How does voice biometrics compare to the other forms of biometrics?

External evaluations have shown voice biometrics to exceed the accuracy of many other biometric modalities when it comes to accuracy. This has been shown in an objective study by the UK National Physical Laboratory, the national measurements standards body, and industry analysists such as Opus Research.

What is more important when comparing biometric modalities are the use cases that apply, i.e. which modalities are the most relevant or user-friendly for any given use case. For instance, in a telephone banking or call centre use case, the only relevant modality is voice biometrics. In financial services such as banking, we believe the only biometric modality that can be used on all electronic customer channels is voice.

Another significant benefit of voice is it’s accessibility; no specific capture device required – phones are ubiquitous; no invasive actions required by the user – no physical contact or scanning, just speaking.

What is speaker verification? What is the difference with speaker identification?

Speaker Verification; is the process of verifying someone’s voice against a claimed identity. It is a 1 to 1 matching process where audio is checked against a (single) previously enrolled voice model (the voice print). The goal is to assert the individual is or is not who they are claiming to be, generally for the purpose of authentication.

Speaker Identification; is the process of checking spoken audio against multiple pre enrolled voice models. It is a 1 to N process as there is no claimed identity, the system is trying to establish who the speaker is from their voice. It is often used for techniques such as watchlist (e.g. identification of known fraudster) processing or agent identification.

ValidSoft’s VB engine performs both verification and identification and can perform both in parallel.

What is the difference between speaker recognition and speech recognition?

The goal of speech recognition is to recognize what is said, which words are spoken but not who spoke them. Speaker recognition’s goal is to recognize who is speaking but not what is spoken and is based on voice biometric technology.

Can speaker recognition and speech recognition be used together?

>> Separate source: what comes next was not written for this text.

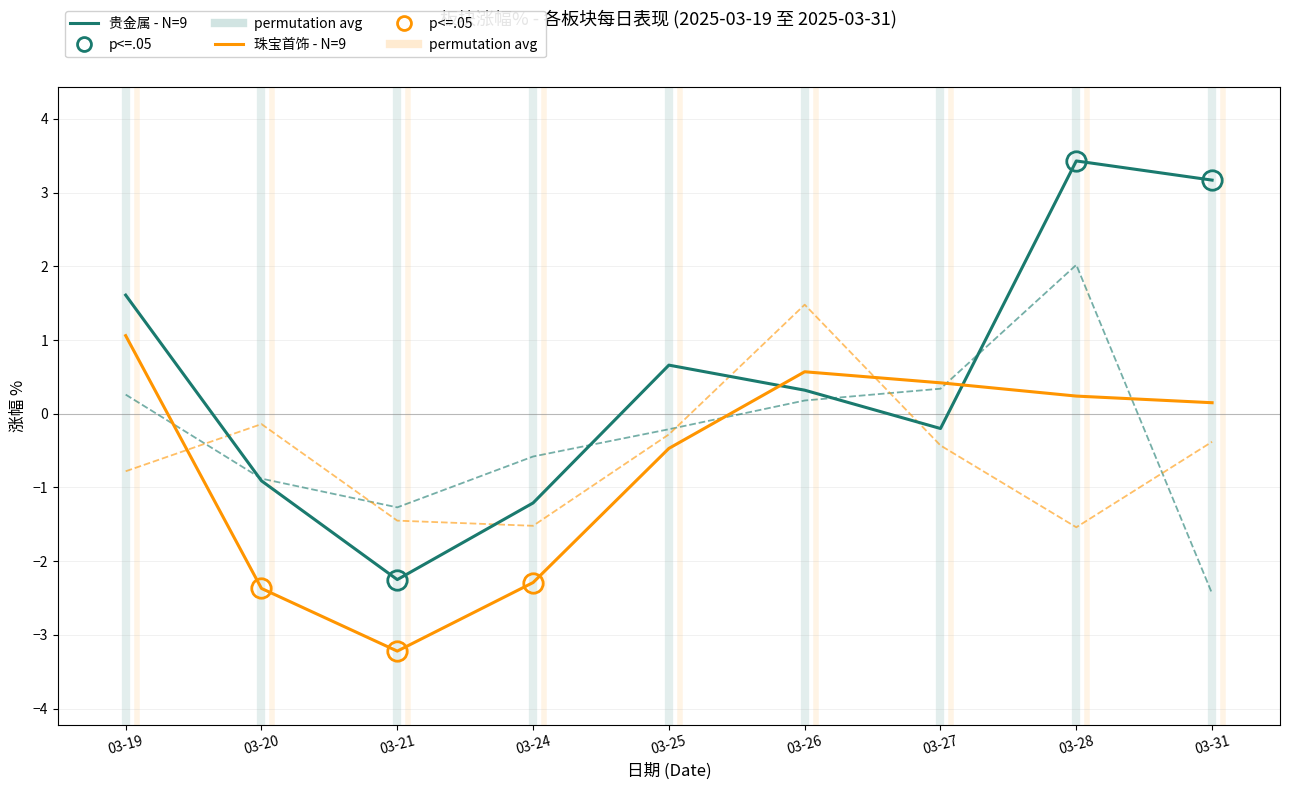

At which category is the sum across all series the highest?

03-28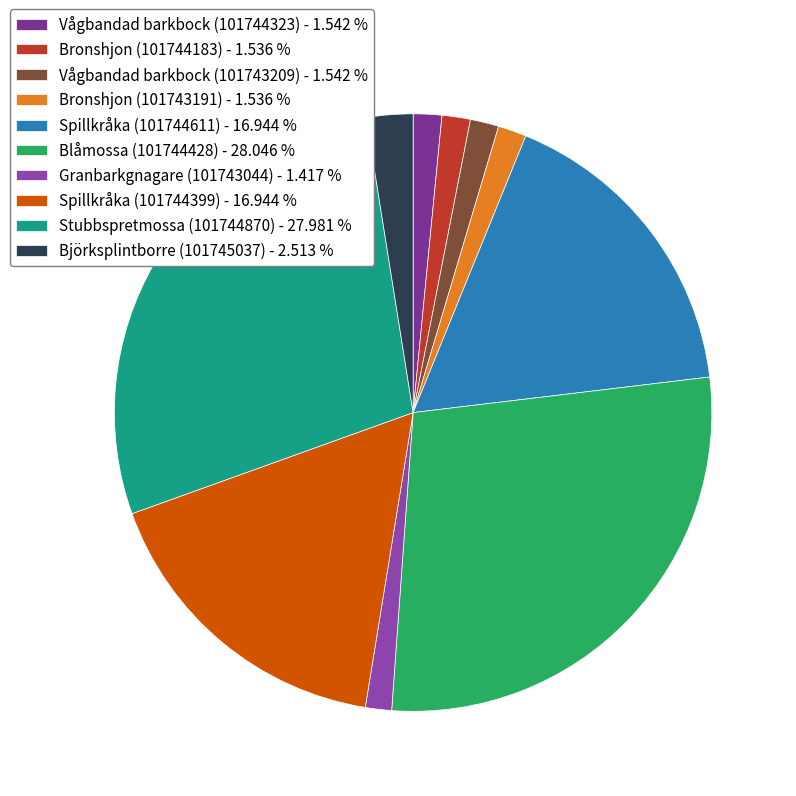

What is the ratio of the value at Bronshjon (101743191) to the value at Bronshjon (101744183)?

1.0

Yes, the combination of speaker recognition and speech recognition is referred to as Conversational Voice Biometrics and enables the solution to recognize who is speaking and what they are saying. This can be used to augment knowledge-based questions as well as apply randomness to ensure a “live” human speaking. This is commonly used for a process called liveness testing to ensure an actual customer is speaking as opposed to pre-recorded audio being replayed into the authenticating system in an attempt to deceive the service.